-- EXERCISE INPUTS follows --

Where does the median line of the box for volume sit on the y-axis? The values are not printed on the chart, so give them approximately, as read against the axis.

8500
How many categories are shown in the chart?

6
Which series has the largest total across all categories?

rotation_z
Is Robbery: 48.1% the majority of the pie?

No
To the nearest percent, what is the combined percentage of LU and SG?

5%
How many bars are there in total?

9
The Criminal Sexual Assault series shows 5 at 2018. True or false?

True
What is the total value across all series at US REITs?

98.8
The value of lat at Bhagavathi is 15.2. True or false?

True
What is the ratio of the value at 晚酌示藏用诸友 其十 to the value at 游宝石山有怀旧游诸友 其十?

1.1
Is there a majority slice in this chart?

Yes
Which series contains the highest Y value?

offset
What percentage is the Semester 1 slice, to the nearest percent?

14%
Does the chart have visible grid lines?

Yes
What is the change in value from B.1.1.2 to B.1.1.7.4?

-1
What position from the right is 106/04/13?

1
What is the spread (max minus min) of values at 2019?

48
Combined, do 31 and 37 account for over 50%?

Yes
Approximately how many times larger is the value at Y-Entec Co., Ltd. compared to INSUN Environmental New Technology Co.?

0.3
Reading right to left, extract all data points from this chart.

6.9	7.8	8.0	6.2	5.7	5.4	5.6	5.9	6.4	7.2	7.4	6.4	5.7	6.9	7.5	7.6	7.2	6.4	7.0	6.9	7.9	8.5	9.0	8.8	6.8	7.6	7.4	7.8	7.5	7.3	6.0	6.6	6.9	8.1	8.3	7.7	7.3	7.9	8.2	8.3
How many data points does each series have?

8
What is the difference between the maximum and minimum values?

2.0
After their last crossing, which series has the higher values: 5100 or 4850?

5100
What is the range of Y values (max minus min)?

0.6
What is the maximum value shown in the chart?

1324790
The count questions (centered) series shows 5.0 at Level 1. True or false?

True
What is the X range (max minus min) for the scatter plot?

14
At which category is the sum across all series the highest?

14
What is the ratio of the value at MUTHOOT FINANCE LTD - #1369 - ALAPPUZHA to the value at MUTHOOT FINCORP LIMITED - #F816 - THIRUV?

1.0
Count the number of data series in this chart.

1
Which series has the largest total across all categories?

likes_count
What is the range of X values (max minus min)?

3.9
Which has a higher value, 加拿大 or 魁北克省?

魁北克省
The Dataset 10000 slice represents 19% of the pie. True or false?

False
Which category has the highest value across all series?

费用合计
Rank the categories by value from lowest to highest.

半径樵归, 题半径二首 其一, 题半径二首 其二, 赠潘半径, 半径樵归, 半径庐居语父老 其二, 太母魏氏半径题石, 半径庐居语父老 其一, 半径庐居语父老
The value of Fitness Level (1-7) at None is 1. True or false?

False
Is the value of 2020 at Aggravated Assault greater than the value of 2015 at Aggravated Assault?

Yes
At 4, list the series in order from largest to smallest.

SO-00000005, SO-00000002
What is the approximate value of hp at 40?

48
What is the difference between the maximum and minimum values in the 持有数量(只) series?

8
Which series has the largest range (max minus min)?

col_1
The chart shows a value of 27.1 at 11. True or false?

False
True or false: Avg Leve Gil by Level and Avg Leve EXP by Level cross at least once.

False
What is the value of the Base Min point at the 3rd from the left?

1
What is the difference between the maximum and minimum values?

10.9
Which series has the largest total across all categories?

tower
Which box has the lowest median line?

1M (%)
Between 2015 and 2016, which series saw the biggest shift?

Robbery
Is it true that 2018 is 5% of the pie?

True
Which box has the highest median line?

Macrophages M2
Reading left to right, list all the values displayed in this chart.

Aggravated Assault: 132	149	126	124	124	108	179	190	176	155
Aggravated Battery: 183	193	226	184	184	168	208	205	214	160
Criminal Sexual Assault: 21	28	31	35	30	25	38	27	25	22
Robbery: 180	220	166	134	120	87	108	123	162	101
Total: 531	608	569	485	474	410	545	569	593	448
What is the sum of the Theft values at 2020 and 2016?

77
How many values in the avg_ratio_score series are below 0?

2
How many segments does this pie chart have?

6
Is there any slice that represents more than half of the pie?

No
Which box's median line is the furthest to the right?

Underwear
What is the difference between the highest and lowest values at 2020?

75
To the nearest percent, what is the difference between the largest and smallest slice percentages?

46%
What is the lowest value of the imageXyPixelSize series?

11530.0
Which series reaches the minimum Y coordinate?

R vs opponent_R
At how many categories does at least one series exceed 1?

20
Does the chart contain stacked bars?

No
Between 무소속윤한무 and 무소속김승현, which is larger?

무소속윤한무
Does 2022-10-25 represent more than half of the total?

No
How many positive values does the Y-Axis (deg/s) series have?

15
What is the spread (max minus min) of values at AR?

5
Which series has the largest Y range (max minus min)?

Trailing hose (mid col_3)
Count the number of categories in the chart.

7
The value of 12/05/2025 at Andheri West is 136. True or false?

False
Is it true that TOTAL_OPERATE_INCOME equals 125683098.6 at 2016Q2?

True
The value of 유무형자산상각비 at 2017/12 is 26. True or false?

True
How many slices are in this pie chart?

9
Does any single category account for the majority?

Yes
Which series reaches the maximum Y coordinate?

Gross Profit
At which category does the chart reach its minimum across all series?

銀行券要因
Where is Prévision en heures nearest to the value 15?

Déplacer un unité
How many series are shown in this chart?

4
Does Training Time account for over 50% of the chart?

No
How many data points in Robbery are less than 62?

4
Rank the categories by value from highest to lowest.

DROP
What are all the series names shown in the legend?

-- EXERCISE INPUTS concluded --

WHAT IS REQUIRED - Which lines above contain the word "Rank"? Copy each of them.

SOLUTION TO THE PROBLEM -
Rank the categories by value from lowest to highest.
Rank the categories by value from highest to lowest.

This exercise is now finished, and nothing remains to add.